Neyse hassas konular bunlar... Faizlere geri dönelim... FED politika faiz oranını yüzde 3 çektiğinde 2002'de, AMB ve Kanada Merkez Bankası aynı yıl faizleri sırasıyla yüzde 3.25 ve yüzde 3.75'e düşürdüler 100 baz puan indirim sonucu. Yüzde 2.25'e kadar faizleri gevşeten FED 2005 yılında hem finansal istikrarsızlık hem de petrol fiyatlarındaki hızlı yükseliş sonrası faizleri yeniden yükseltmek zorunda kaldı. Sonrası malum... 2008 küresel krizi ve yeniden düşük faiz politikası...
Dünkü yazımda vurgulamıştım, FED 85 milyar dolar büyüklüğündeki "ucu açık" likidite enjeksiyonuna devam edecek. Üstelik gerek duyulduğunda miktarı yükseltebilirim kararı ile. Bu arada Avrupa Merkez Bankası eksik kalır mı hiç? Onları mazeretleri daha da geçerli. Sorunlu ülkeleri var, büyüyemiyorlar, işsizlik tavan yapmış durumda. AMB son olarak faizleri yüzde 0.75'den yüzde 0.50'ye indirdi. Başkan Draghi iki gün önce sanki FED'e nispet yaparcasına "gerekirse faizleri düşürebiliriz" açıklaması yaptı. Aynı zamanda sıfırlarda seyreden mevduat faizini negatif düzeylere çekebilme olasılığının varlığını da hatırlattı Draghi.
DEVAMI GELECEK
İsviçre Merkez Bankası politika faiz oranını bir süredir 0'da, Japonya yüzde 0.1'de, İngiltere yüzde 0.5, Kanada yüzde 1 ve Avustralya yüzde 2.75'de tutuyorlar. Gelişmekte olan ülkeler içinde politika faiz oranını en yüksek tutan merkez bankası Hindistan ve Brezilya yüzde 7.50 ile. Bu iki ülkeyi yüzde 6 ile Çin Merkez Bankası izliyor. Türkiye'de ise yüzde 50 baz puan indirimle yüzde 5'e getirmişti Merkez Bankası.

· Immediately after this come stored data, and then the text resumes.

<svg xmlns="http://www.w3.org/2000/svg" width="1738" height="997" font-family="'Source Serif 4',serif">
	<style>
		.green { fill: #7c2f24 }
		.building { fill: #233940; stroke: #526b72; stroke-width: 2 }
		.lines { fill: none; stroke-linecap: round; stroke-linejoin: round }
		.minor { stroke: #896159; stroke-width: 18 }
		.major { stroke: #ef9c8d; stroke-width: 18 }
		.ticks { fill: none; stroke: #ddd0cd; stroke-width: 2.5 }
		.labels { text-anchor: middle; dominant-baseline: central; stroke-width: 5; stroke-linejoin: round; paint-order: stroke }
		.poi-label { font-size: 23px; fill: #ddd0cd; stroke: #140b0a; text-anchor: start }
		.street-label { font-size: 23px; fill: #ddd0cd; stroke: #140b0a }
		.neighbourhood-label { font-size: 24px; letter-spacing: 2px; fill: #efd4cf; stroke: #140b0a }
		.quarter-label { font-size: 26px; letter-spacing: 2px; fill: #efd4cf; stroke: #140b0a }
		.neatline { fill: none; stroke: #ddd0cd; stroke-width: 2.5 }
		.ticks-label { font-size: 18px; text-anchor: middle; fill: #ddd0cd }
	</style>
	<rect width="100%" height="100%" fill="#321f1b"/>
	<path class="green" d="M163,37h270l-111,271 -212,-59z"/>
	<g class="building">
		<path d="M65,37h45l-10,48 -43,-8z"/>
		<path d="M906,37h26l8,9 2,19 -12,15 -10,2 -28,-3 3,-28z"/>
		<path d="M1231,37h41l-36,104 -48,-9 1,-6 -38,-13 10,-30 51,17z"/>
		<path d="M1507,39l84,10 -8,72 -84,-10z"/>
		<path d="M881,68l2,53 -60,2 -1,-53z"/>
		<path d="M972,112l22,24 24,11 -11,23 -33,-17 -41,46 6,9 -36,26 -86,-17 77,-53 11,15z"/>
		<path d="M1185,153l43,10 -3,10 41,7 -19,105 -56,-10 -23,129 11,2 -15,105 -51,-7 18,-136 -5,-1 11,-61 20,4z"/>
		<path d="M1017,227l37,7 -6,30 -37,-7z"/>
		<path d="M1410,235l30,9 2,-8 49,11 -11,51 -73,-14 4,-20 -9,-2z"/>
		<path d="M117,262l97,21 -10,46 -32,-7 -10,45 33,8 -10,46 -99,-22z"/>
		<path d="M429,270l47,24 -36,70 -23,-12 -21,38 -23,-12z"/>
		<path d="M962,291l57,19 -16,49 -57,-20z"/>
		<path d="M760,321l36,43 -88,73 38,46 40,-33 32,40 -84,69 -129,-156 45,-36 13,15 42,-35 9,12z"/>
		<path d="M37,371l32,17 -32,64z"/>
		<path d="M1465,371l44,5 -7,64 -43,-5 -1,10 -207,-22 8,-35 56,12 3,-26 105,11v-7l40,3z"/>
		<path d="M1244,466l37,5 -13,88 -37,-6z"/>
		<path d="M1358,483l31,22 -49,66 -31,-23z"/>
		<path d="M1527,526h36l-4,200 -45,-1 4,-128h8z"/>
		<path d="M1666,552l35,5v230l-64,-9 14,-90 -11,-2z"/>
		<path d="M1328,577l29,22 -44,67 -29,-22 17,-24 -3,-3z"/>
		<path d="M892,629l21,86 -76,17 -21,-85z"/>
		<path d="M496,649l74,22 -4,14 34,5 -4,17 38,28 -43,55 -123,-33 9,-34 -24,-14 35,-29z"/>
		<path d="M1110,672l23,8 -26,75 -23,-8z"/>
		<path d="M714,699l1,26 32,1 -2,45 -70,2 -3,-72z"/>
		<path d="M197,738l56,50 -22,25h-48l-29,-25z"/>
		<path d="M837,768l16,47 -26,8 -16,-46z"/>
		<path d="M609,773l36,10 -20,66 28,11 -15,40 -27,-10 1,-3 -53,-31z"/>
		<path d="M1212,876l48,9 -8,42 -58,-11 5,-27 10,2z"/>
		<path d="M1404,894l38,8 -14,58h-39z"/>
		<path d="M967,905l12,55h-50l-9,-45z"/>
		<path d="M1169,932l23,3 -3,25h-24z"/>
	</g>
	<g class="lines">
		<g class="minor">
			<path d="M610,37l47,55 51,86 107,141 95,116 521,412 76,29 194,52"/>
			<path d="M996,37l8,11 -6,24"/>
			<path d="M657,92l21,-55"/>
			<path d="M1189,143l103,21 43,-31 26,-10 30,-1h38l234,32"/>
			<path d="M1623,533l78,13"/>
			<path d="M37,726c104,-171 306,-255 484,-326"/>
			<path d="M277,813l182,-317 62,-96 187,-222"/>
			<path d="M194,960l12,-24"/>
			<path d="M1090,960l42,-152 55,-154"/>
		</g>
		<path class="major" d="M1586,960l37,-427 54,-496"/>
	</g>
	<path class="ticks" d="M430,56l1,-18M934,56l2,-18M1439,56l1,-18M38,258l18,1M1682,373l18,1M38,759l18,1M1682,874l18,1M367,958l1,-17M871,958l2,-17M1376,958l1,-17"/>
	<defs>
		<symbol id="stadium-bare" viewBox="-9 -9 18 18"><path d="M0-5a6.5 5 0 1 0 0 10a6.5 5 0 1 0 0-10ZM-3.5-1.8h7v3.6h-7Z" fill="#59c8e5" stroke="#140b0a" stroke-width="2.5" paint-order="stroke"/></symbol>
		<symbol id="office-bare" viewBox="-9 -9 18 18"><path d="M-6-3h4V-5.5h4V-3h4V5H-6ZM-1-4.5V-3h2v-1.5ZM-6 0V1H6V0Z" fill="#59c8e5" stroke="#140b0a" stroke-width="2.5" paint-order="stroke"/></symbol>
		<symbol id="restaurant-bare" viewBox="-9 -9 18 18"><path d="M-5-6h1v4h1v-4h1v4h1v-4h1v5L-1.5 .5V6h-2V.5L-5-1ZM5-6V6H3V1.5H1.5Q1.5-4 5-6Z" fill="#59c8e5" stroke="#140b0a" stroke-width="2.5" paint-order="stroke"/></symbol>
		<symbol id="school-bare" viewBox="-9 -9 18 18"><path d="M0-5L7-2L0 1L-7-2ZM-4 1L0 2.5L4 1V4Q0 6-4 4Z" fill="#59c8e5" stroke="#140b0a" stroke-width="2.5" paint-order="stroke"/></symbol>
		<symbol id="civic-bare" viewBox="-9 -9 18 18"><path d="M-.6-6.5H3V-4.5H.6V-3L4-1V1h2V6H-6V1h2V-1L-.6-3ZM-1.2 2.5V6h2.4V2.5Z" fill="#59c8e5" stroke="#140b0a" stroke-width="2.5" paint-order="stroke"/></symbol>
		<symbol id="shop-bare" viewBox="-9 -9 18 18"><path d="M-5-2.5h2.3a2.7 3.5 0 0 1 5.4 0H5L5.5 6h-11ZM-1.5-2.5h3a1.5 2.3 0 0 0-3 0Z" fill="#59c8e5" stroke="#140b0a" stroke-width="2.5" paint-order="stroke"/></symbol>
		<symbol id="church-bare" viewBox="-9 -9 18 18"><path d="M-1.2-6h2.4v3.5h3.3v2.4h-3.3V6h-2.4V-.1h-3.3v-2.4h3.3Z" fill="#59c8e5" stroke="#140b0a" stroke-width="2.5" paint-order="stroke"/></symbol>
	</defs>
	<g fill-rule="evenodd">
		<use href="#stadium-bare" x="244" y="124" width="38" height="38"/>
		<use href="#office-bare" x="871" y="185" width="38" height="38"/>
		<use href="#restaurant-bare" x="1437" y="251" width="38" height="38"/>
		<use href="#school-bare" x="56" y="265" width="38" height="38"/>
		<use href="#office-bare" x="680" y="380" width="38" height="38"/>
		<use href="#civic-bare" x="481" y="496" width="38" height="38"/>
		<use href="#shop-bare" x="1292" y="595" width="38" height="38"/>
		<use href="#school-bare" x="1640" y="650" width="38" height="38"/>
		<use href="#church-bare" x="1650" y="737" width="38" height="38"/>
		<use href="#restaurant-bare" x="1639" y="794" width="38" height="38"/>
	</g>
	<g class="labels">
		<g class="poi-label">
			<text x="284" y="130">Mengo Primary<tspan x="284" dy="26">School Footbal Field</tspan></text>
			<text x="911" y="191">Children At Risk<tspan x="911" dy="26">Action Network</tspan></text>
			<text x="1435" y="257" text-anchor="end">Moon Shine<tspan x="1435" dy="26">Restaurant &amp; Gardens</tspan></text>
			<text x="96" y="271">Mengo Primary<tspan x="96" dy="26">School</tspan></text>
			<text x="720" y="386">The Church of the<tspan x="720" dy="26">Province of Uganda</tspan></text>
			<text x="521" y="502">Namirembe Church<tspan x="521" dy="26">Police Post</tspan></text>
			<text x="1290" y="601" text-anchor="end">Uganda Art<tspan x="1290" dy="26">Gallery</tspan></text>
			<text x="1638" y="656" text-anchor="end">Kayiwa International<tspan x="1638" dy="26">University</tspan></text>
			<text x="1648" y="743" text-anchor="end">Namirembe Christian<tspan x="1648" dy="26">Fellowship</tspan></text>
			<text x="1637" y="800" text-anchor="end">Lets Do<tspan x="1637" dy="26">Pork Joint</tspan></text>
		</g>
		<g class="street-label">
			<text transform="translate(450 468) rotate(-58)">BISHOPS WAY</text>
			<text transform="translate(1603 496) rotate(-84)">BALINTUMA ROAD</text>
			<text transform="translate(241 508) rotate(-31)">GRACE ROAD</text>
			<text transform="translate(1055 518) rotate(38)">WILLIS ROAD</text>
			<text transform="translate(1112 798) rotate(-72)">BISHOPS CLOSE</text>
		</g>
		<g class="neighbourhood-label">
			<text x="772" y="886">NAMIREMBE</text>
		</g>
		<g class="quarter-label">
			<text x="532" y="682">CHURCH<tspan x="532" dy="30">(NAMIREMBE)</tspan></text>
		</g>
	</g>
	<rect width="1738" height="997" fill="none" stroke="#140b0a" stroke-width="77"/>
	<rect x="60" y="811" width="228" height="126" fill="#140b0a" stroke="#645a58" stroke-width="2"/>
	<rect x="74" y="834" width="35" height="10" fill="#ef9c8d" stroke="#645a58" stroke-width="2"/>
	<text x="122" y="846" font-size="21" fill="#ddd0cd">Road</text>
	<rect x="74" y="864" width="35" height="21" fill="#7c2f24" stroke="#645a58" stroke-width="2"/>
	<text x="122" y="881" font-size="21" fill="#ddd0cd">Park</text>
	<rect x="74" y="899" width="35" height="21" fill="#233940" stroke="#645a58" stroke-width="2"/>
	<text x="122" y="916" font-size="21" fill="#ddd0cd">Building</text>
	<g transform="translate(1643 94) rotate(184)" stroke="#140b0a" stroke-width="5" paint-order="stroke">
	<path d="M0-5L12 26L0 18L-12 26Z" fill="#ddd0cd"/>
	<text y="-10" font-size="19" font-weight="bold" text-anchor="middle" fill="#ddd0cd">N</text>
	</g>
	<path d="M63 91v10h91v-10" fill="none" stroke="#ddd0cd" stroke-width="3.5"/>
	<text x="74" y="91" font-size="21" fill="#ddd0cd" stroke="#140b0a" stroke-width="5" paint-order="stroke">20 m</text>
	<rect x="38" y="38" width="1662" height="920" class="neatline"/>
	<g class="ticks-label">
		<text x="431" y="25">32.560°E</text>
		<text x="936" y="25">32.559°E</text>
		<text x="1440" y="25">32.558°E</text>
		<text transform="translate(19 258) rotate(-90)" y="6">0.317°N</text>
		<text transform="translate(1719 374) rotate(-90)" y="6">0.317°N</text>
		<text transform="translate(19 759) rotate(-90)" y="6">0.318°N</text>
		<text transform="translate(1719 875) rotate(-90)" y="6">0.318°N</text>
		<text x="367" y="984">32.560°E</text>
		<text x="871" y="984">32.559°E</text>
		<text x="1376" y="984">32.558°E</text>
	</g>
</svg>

Başkan Başçı da Bernanke ve Draghi gibi indirimlerin geleceği mesajı veriyor son konuşmalarında. Nisan ayı enflasyon verileri de hedef aralığı için bir sorun olmadığı izlenimi veren seviyelerde. Özellikle Merkez Bankası'nın yakından takip ettiği "Özel kapsamlı TÜFE" geçen yılın Nisan ayına göre azalarak yüzde 1.43 seviyesinde gerçekleşti. Yıllık bazda ise yüzde 6'larda.
Sözün özü, gerek gelişmiş gerekse gelişmekte olan ülke Merkez bankaları faiz indirimi için ekonomik konjonktürü uygun buluyorlar. Büyük olasılıkla önümüzdeki aylarda faiz indirim süreci, daha doğrusu gevşek para politikaları devam edecek, dozajı artarak. Yani, nefesi güçlü Merkez Bankası başkanları sayesinde piyasalarda balonlar biraz daha şişecek.